Can you use a dev container with a dockerfile and use UV for package management, ruff for formatting and lint, mypy for type hint checking, and pytest.

And put all of that on your CI as well so if they fail you don’t merge failing code.

sjducb•6mo ago
VS Code and local Python virtual environments.

Packages managed with pip and versions pinned with pipcompile. One ML production environment forces us to use conda we inherit from the pip environment and try to have as much done by pip as possible.

Formatted with black and flake8

Unit tests with unittest

Azure Dev Ops for running tests, security screening, and CI

The happy path for deployment is build docker images in AzureDevOps unfortunately we can’t do that for good reasons

I’m not a fan of typed Python, it doesn’t work as smoothly as you expect if you’re coming from a statically typed language.
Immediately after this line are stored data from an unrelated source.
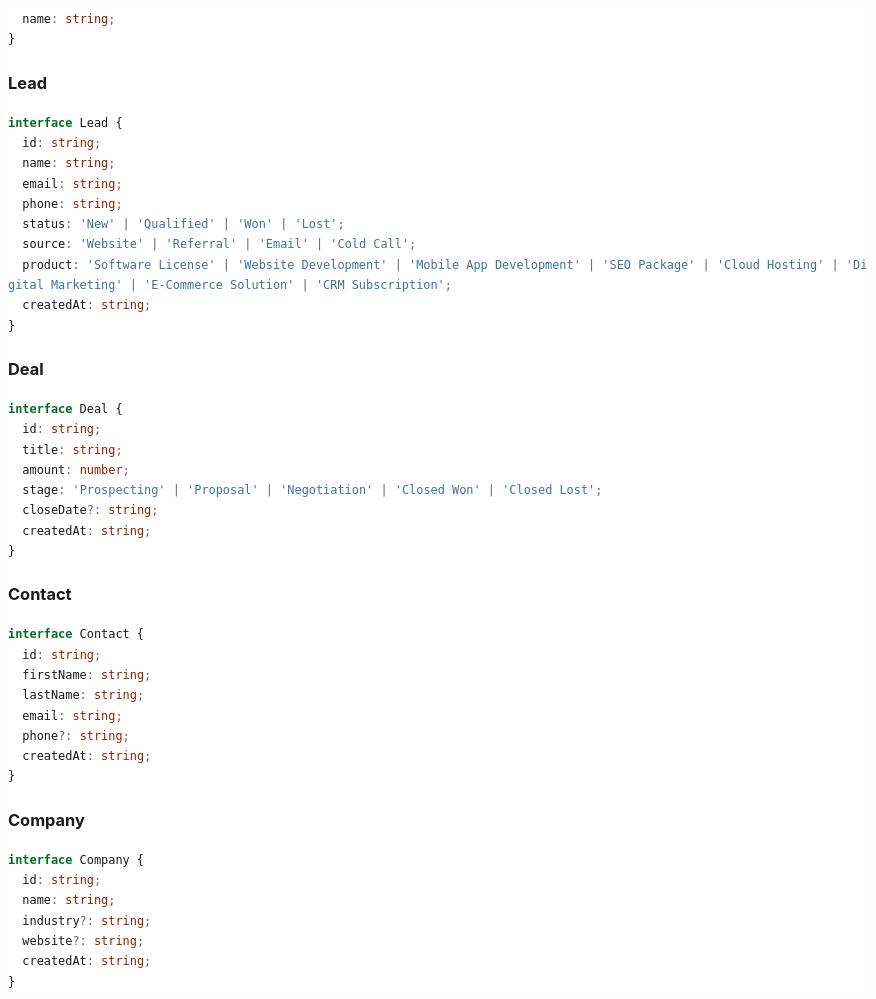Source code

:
 ```typescript
  name: string;
}
```

### Lead
```typescript
interface Lead {
  id: string;
  name: string;
  email: string;
  phone: string;
  status: 'New' | 'Qualified' | 'Won' | 'Lost';
  source: 'Website' | 'Referral' | 'Email' | 'Cold Call';
  product: 'Software License' | 'Website Development' | 'Mobile App Development' | 'SEO Package' | 'Cloud Hosting' | 'Digital Marketing' | 'E-Commerce Solution' | 'CRM Subscription';
  createdAt: string;
}
```

### Deal
```typescript
interface Deal {
  id: string;
  title: string;
  amount: number;
  stage: 'Prospecting' | 'Proposal' | 'Negotiation' | 'Closed Won' | 'Closed Lost';
  closeDate?: string;
  createdAt: string;
}
```

### Contact
```typescript
interface Contact {
  id: string;
  firstName: string;
  lastName: string;
  email: string;
  phone?: string;
  createdAt: string;
}
```

### Company
```typescript
interface Company {
  id: string;
  name: string;
  industry?: string;
  website?: string;
  createdAt: string;
}
```
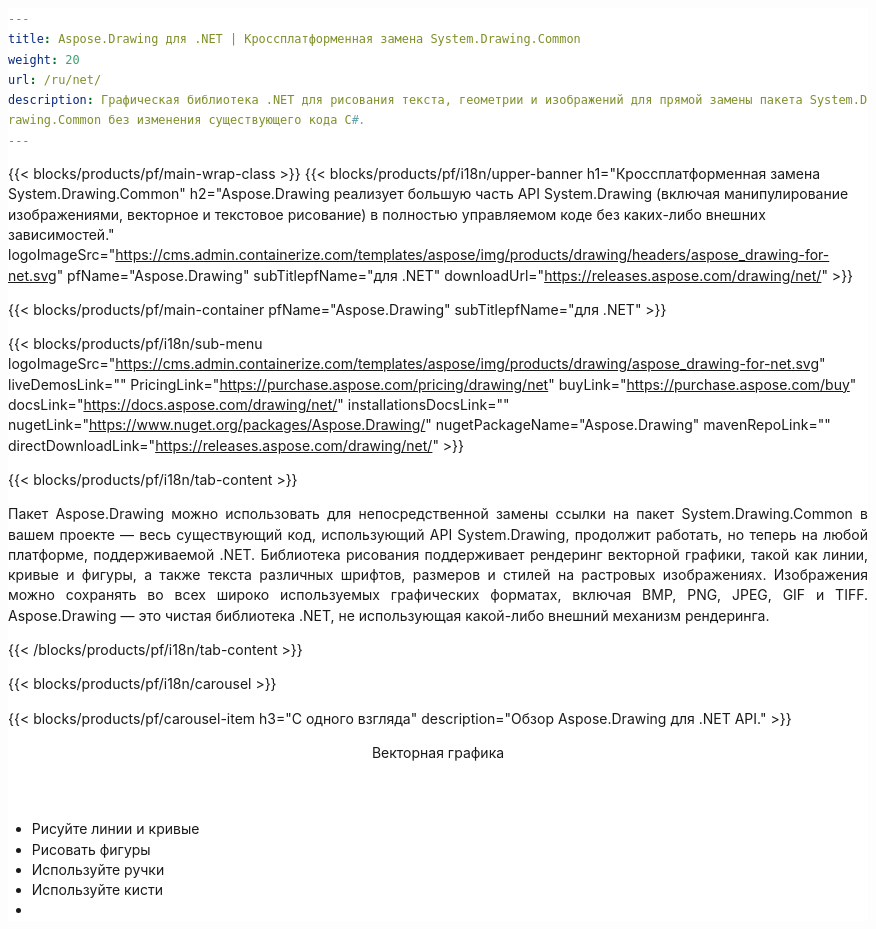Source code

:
 ```yaml
---
title: Aspose.Drawing для .NET | Кроссплатформенная замена System.Drawing.Common 
weight: 20
url: /ru/net/ 
description: Графическая библиотека .NET для рисования текста, геометрии и изображений для прямой замены пакета System.Drawing.Common без изменения существующего кода C#.
---
```


{{< blocks/products/pf/main-wrap-class >}}
{{< blocks/products/pf/i18n/upper-banner h1="Кроссплатформенная замена System.Drawing.Common" h2="Aspose.Drawing реализует большую часть API System.Drawing (включая манипулирование изображениями, векторное и текстовое рисование) в полностью управляемом коде без каких-либо внешних зависимостей." logoImageSrc="https://cms.admin.containerize.com/templates/aspose/img/products/drawing/headers/aspose_drawing-for-net.svg" pfName="Aspose.Drawing" subTitlepfName="для .NET" downloadUrl="https://releases.aspose.com/drawing/net/" >}}

{{< blocks/products/pf/main-container pfName="Aspose.Drawing" subTitlepfName="для .NET" >}}

{{< blocks/products/pf/i18n/sub-menu logoImageSrc="https://cms.admin.containerize.com/templates/aspose/img/products/drawing/aspose_drawing-for-net.svg" liveDemosLink="" PricingLink="https://purchase.aspose.com/pricing/drawing/net" buyLink="https://purchase.aspose.com/buy" docsLink="https://docs.aspose.com/drawing/net/" installationsDocsLink="" nugetLink="https://www.nuget.org/packages/Aspose.Drawing/" nugetPackageName="Aspose.Drawing" mavenRepoLink="" directDownloadLink="https://releases.aspose.com/drawing/net/" >}}

{{< blocks/products/pf/i18n/tab-content >}}
<p align="justify">
 Пакет Aspose.Drawing можно использовать для непосредственной замены ссылки на пакет System.Drawing.Common в вашем проекте — весь существующий код, использующий API System.Drawing, продолжит работать, но теперь на любой платформе, поддерживаемой .NET. Библиотека рисования поддерживает рендеринг векторной графики, такой как линии, кривые и фигуры, а также текста различных шрифтов, размеров и стилей на растровых изображениях. Изображения можно сохранять во всех широко используемых графических форматах, включая BMP, PNG, JPEG, GIF и TIFF. Aspose.Drawing — это чистая библиотека .NET, не использующая какой-либо внешний механизм рендеринга.
</p>

{{< /blocks/products/pf/i18n/tab-content >}}


{{< blocks/products/pf/i18n/carousel >}}

{{< blocks/products/pf/carousel-item h3="С одного взгляда" description="Обзор Aspose.Drawing для .NET API." >}}
<div class="diagram1 d1-net">
 <div class="d1-row">
  <div class="d1-col d1-left">
   <header>
    <i class="fa fa-bars">
    </i>
    Векторная графика
   </header>
   <ul>
    <li>
     Рисуйте линии и кривые
    </li>
    <li>
     Рисовать фигуры
    </li>
    <li>
     Используйте ручки
    </li>
    <li>
     Используйте кисти
    </li>
    <li>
Be careful enforcing pylint quality. It can be a great way to kill your teams velocity.

I’m describing a boring stack that works. All of these tools are 5+ years old and very well supported.

pimbrouwers•6mo ago
Not a python developer, just casually curious about the discourse. But I wanted to say that I completely agree with the point on letting dynamic languages be dynamic. Otherwise, you reduce the benefit of a dynamic language to the point where I feel like the value proposition comes too close to disappearing. Really at that point, you're just trading performance for compile time or lack there of.
sjducb•6mo ago
People often forget the benefits of dynamic typing.
vcarrico•6mo ago
* pyenv for python version management

* poetry for package manager

* vscode + copilot

neilsimp1•6mo ago
I can't answer OP as I only write Python for personal use, not for a "big company".

That said, Neovim + basedpyright + pipenv works well for me.
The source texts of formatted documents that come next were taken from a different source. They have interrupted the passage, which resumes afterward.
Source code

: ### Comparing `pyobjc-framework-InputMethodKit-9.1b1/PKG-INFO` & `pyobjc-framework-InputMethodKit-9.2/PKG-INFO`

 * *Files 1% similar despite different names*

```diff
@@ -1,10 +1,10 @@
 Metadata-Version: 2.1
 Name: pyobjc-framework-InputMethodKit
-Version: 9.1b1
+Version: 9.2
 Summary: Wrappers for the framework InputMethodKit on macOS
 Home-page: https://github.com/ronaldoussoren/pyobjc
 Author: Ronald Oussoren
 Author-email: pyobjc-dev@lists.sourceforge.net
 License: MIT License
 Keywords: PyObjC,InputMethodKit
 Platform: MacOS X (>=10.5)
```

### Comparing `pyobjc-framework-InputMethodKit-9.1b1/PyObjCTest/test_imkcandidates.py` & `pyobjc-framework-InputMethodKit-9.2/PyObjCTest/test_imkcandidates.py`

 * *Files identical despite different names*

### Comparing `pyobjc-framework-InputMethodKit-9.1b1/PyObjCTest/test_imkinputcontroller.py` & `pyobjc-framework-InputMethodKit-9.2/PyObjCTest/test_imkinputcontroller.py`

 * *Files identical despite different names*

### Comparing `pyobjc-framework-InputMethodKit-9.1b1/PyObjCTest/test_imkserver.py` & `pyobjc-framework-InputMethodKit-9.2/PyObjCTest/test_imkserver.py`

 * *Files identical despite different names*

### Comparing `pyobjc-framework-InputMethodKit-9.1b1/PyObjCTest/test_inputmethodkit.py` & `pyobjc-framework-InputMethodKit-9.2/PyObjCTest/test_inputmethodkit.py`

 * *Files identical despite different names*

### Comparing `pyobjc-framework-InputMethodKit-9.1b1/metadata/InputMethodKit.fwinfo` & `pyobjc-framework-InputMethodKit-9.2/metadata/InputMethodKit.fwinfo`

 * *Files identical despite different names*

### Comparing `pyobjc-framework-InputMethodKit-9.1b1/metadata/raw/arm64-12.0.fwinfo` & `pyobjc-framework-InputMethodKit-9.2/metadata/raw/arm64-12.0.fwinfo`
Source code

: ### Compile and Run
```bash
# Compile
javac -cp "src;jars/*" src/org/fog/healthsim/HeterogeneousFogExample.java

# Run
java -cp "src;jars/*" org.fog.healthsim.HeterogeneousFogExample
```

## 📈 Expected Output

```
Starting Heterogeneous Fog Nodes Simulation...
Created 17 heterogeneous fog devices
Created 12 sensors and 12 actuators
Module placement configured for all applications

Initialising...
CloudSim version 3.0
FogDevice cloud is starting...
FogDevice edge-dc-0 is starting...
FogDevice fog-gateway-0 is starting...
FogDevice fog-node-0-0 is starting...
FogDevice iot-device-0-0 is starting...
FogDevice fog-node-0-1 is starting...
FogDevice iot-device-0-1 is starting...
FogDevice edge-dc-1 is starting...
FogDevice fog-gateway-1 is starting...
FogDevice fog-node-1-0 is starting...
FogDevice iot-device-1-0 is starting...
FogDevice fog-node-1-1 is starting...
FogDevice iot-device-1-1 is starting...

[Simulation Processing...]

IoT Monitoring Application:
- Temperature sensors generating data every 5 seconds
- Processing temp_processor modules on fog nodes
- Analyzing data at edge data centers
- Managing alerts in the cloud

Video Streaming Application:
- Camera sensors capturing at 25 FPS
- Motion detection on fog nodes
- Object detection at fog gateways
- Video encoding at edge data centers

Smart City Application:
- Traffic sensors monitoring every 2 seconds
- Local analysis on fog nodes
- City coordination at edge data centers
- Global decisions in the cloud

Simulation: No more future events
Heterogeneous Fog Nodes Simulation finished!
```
A lot of people here are using uv and pyenv. Can anyone hint at why I might want to switch?

papanoah•6mo ago
Not a big company, however:

- uv (went from pipenv to poetry to uv), which was the right decision imo.

- ruff (replaced black)

- PyCharm, but some people use vscode or neovim.

- mypy for type checking, which I am not 100% happy with. One experienced developer swears by mypy, thats the reason we haven't explored alternatives.

- 'just' as task runner

pdzly•6mo ago
uv is just such a fast and reliable package manager. It implements the "lock" problem python has, with the uv.lock
JonathanRaines•6mo ago
Zed is worth a look for your IDe and plays nicely with LLMs
viraptor•6mo ago
What people use is going to be very environment biased. For example scientific research uses conda a lot, but I've rarely seen it used by code devs. People using only python will often have more system wide setup with tools and linters than those mixing different projects. Also you'll see some deprecated in tool use in projects which are older and not worth changing without a good reason. Etc.
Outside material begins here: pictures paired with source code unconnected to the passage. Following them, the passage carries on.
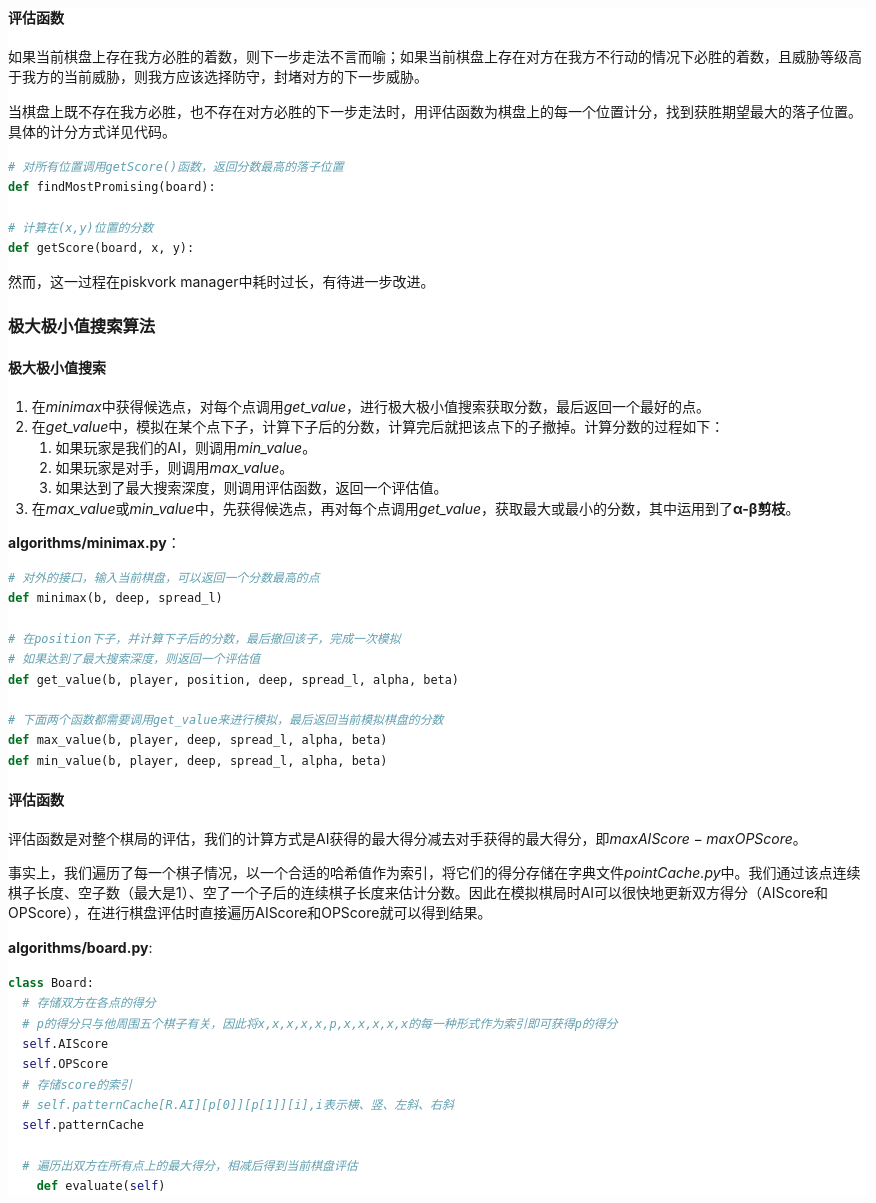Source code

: #### 评估函数

如果当前棋盘上存在我方必胜的着数，则下一步走法不言而喻；如果当前棋盘上存在对方在我方不行动的情况下必胜的着数，且威胁等级高于我方的当前威胁，则我方应该选择防守，封堵对方的下一步威胁。

当棋盘上既不存在我方必胜，也不存在对方必胜的下一步走法时，用评估函数为棋盘上的每一个位置计分，找到获胜期望最大的落子位置。具体的计分方式详见代码。

```python
# 对所有位置调用getScore()函数，返回分数最高的落子位置
def findMostPromising(board):

# 计算在(x,y)位置的分数
def getScore(board, x, y):
```

然而，这一过程在piskvork manager中耗时过长，有待进一步改进。



### 极大极小值搜索算法

#### 极大极小值搜索

1. 在*minimax*中获得候选点，对每个点调用*get_value*，进行极大极小值搜索获取分数，最后返回一个最好的点。
2. 在*get_value*中，模拟在某个点下子，计算下子后的分数，计算完后就把该点下的子撤掉。计算分数的过程如下：
   1. 如果玩家是我们的AI，则调用*min_value*。
   2. 如果玩家是对手，则调用*max_value*。
   3. 如果达到了最大搜索深度，则调用评估函数，返回一个评估值。
3. 在*max_value*或*min_value*中，先获得候选点，再对每个点调用*get_value*，获取最大或最小的分数，其中运用到了**α-β剪枝**。

**algorithms/minimax.py**：

```python
# 对外的接口，输入当前棋盘，可以返回一个分数最高的点
def minimax(b, deep, spread_l)

# 在position下子，并计算下子后的分数，最后撤回该子，完成一次模拟
# 如果达到了最大搜索深度，则返回一个评估值
def get_value(b, player, position, deep, spread_l, alpha, beta)

# 下面两个函数都需要调用get_value来进行模拟，最后返回当前模拟棋盘的分数
def max_value(b, player, deep, spread_l, alpha, beta)
def min_value(b, player, deep, spread_l, alpha, beta)
```

#### 评估函数

评估函数是对整个棋局的评估，我们的计算方式是AI获得的最大得分减去对手获得的最大得分，即$maxAIScore - maxOPScore$。

事实上，我们遍历了每一个棋子情况，以一个合适的哈希值作为索引，将它们的得分存储在字典文件*pointCache.py*中。我们通过该点连续棋子长度、空子数（最大是1）、空了一个子后的连续棋子长度来估计分数。因此在模拟棋局时AI可以很快地更新双方得分（AIScore和OPScore），在进行棋盘评估时直接遍历AIScore和OPScore就可以得到结果。

**algorithms/board.py**:

```python
class Board:
  # 存储双方在各点的得分
  # p的得分只与他周围五个棋子有关，因此将x,x,x,x,x,p,x,x,x,x,x的每一种形式作为索引即可获得p的得分
  self.AIScore
  self.OPScore
  # 存储score的索引
  # self.patternCache[R.AI][p[0]][p[1]][i],i表示横、竖、左斜、右斜
  self.patternCache

  # 遍历出双方在所有点上的最大得分，相减后得到当前棋盘评估
	def evaluate(self)
```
With that out of the way: mise for managing versions of all the runtimes (asdf is fine too), uv for packages (previously poetry which is ok), mypy type checking for things I make. Otherwise I switch between projects a lot so just use whatever the projects use by default.

Deployment tools aren't really language specific (when they are they're rarely good). The editing, it's just Cursor, although I did like the jetbrains IDE previously.

But overall - just give things a go. It's usually quite easy to swap those tools as needed.

wizzerking•6mo ago
Where I work Spyder 3.x pipenv for environments Python 3.10 +
dragonwriter•6mo ago
What I actually use at work is every version of Python from 3.8 on (though once we get out of crunch on some other things, I think I'll be able to sweep out everything up to at least 3.12), with venv/pip, and VSCode (with black for formatting and pylance for typechecking), and deployment is github->AWS CodePipeline->AWS Lambda for most things (and everything else is tools for the team where deployment is "clone the repo".)

If I had my choice, I'd switch environment and package management to uv.

world2vec•6mo ago
Python 3.10+ via VSCode (with GitHub Copilot + Claude Code), Poetry, Pyenv, and Docker
runjake•6mo ago
- uv for environments, packaging, and dependencies.

- ruff for linting and all the other stuff it does.

- mypy for type hint checking

- VS Code (although I'm playing with zed.dev too)

bravesoul2•6mo ago
I need to put sunscreen on before reading the comments.